Jake Arnott’s novel captures the changing world of early 1970s London. The hope of the 1960s has gone but the anger and unrest of the 1970s is only just beginning. People are beginning to protest and to push back. Arnott captures the changing society these people are living in, the shifting and uncertainty of these times. He also captures the displaced nature of the characters here, all of them trying to find a place for themselves in this changing world.

Arnott’s strength is his feeling for characters. He gets under the skin of four, very different characters here. He gives each one the same degree of insight and development here. Often with multi-character novels, a writer will favour one or two characters, the ones they like and/or identify with the most. Here Arnott gives equal attention to all his central characters, showing no favouritism.

The big drawback with this novel is there is an abundance of riches. Arnott has chosen several, big plots here, covering different themes and subjects. There is enough plot and subject-matter in this novel to fill two or even three stories. This did leave some of the plot with less room to breathe and develop.

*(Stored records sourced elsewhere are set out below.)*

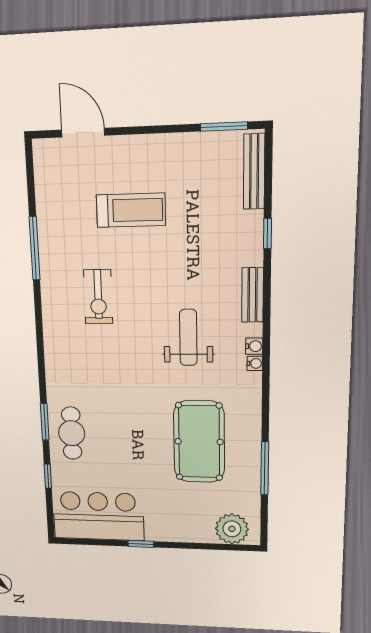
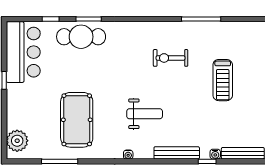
bench: (253, 295) -> (177, 153), width x1.36
water cooler: (254, 346) -> (215, 154), moved
cafe table: (72, 433) -> (81, 37), width x1.37, depth x1.35
pool table: (199, 442) -> (77, 120), turned 90

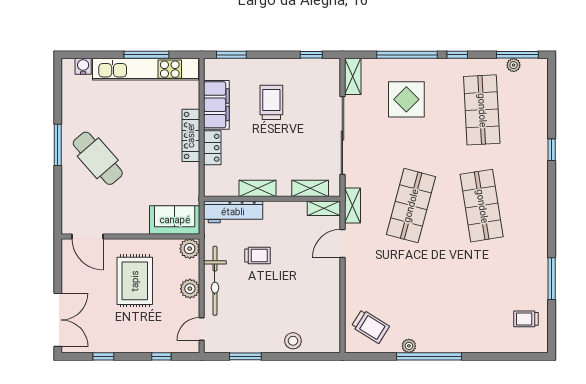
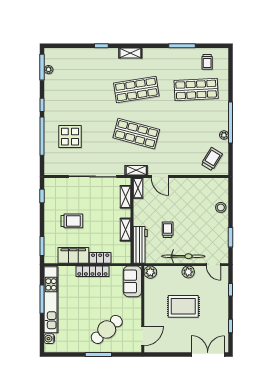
shelving: (353, 76) -> (130, 53), moved
trolley: (271, 102) -> (72, 221), turned 180
shop shelf: (482, 110) -> (196, 90), moved
sofa: (175, 220) -> (132, 281), moved
door: (88, 236) -> (143, 336), moved
wall: (130, 236) -> (143, 309), moved
plant: (190, 249) -> (150, 272), moved

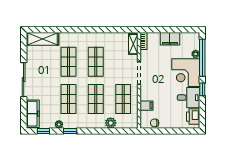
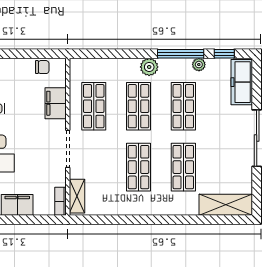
filing cabinet: (146, 106) -> (56, 103), width x2.00
plant: (111, 123) -> (149, 67), moved
window: (70, 131) -> (181, 54), width x2.17

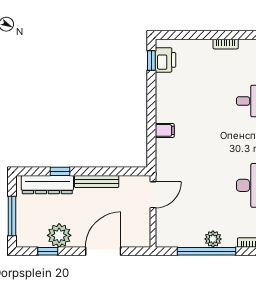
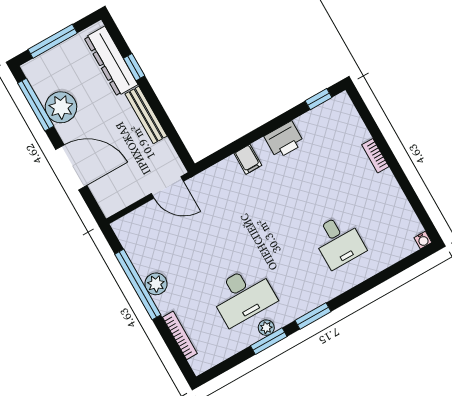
bookcase: (226, 44) -> (375, 156), moved
printer: (165, 60) -> (284, 140), moved
window: (48, 251) -> (36, 105), width x2.17

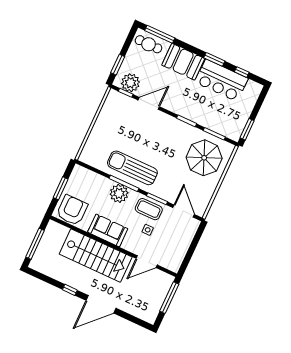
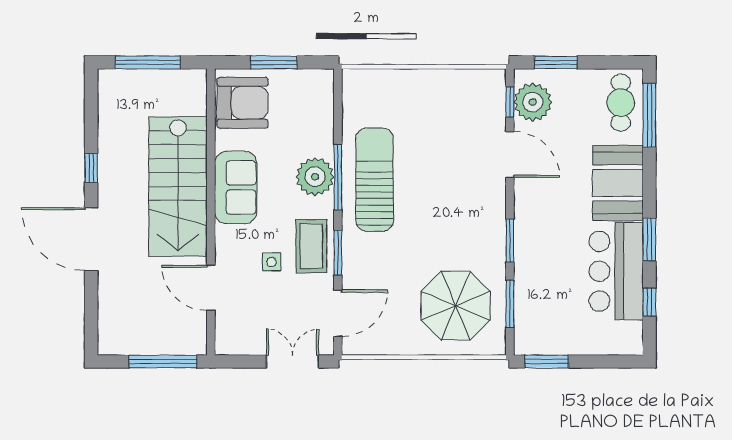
double door: (196, 241) -> (293, 362), added

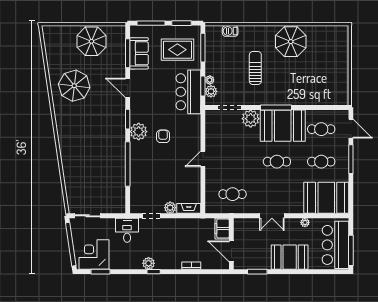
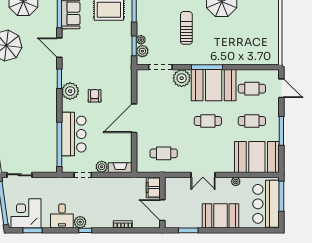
bar counter: (188, 92) -> (74, 134), moved, turned 180
door: (203, 159) -> (134, 118), width x1.87
window: (351, 159) -> (281, 131), moved
window: (128, 164) -> (59, 144), moved
desk: (127, 230) -> (62, 216), moved, turned 180
window: (351, 250) -> (281, 196), moved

This might seem a quibble, but I did want Arnott to fully develop the plot strands that didn’t get enough space.

This novel not just captures the feel and atmosphere of the early seventies; it draws the reader into the lives of a mismatched group of people living around the edges of this society. Arnott also draws a very accurate portrayal of living in a squat, a way of life gone now. Like so much of Arnott’s writing, this novel is well worth spending time with.